Plants in the genus are perennial or annual herbs with roots that are usually fibrous or rarely tuberous or rhizomatous. The leaves are distichous (i.e. 2-ranked) or spirally arranged with blades that either lack or have a petiole. The ptyxis, or the way the leaf is folded in the bud, is either involute (i.e. having inrolled margins) or supervolute.

The inflorescences are terminal, meaning the stem terminates with an inflorescence, and often leaf opposed, meaning it emerges at the node with a leaf of a new axillary stem. The inflorescence is composed of one or two cincinni, also called scorpioid cymes, which are monochasia (i.e. cymes with a single branched main false axis) in which the lateral branches arise alternately on opposite sides of the false axis. The distal cincinnus may either be vestigial or contain one to several flowers that are typically male.

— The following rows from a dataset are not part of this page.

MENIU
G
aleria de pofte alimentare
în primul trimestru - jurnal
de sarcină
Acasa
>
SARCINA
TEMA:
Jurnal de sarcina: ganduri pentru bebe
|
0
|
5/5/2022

The proximal cyme is always present and is multi-flowered. The cincinni are enclosed in a folded spathe, a modified leaf, which is often filled with a mucilaginous liquid. The spathe may either have completely distinct margins or they may be fused to varying degrees at the basal end.

The flowers are borne on pedicels and are strongly zygomorphic, meaning there is only a single plane of symmetry. Bracteoles occasionally subtend the pedicels, but they are usually absent. The flowers are either bisexual or male. There are three unequal sepals, which may either be free or the two lateral ones may be fused. The petals are free and unequal with the two upper ones being larger and clawed while the lower petal is typically reduced and often differs in colour from the other two. Flower colour is most typically blue, but lilac, lavender, yellow, peach, apricot and white also occur. There are three stamens and two to three staminodes, or infertile stamens, all of which have free, glabrous filaments. The staminodes occur posteriorly and have antherodes with four to six lobes. The stamens are anterior and are longer than the staminodes. The medial stamen differs in size and form from the lateral two, and when a central staminode is present it also differs from the other staminodes. The ovaries are bi- or trilocular and one to two ovules is present per locule.

The fruit is a capsule that is typically bi- or trilocular, but in rare cases may be unilocular, and it is bi- or trivalved. The locules may contain one or two seeds, or no seed at all. The seeds are uniseriate (i.e. arranged in a single row), have a linear hilum and a lateral embryotega.